# [What the task requires]
Pictures must be dropped from the copy of the entries below; all else is returned exactly.

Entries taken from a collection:
○ ○ ○ ○
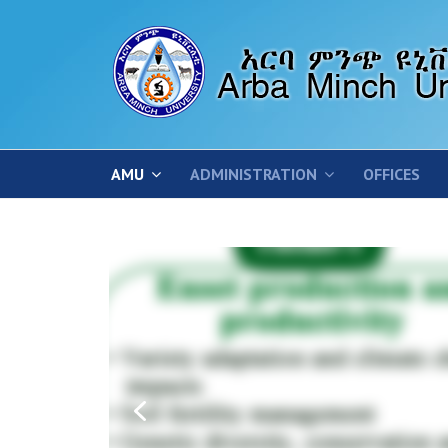
AMU
ADMINISTRATION
OFFICES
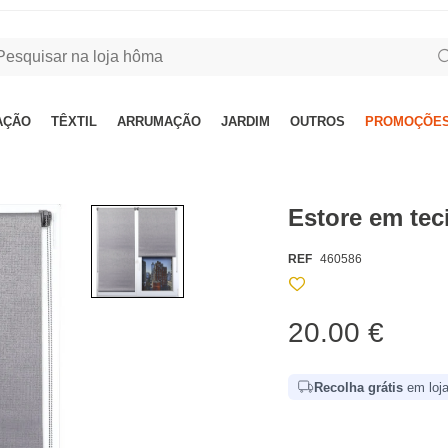
AÇÃO
TÊXTIL
ARRUMAÇÃO
JARDIM
OUTROS
PROMOÇÕES
Estore em tec
REF
460586
20.00 €
Recolha grátis
em loja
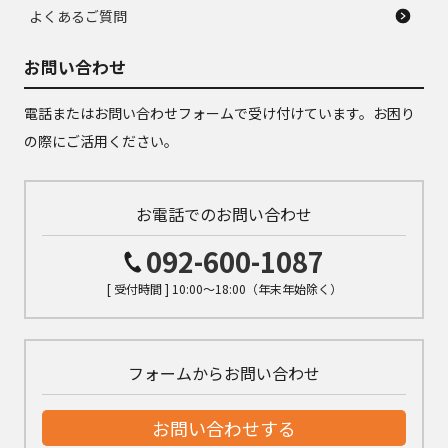
よくあるご質問
お問い合わせ
電話またはお問い合わせフォームで受け付けています。お困り
の際にご活用ください。
お電話でのお問い合わせ
092-600-1087
[ 受付時間 ] 10:00～18:00（年末年始除く）
フォームからお問い合わせ
お問い合わせする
○ ○ ○ ○
# [Answer to this task]
AMU
ADMINISTRATION
OFFICES
AÇÃO
TÊXTIL
ARRUMAÇÃO
JARDIM
OUTROS
PROMOÇÕES
Estore em tec
REF
460586
20.00 €
Recolha grátis
em loja
よくあるご質問
お問い合わせ
電話またはお問い合わせフォームで受け付けています。お困り
の際にご活用ください。
お電話でのお問い合わせ
092-600-1087
[ 受付時間 ] 10:00～18:00（年末年始除く）
フォームからお問い合わせ
お問い合わせする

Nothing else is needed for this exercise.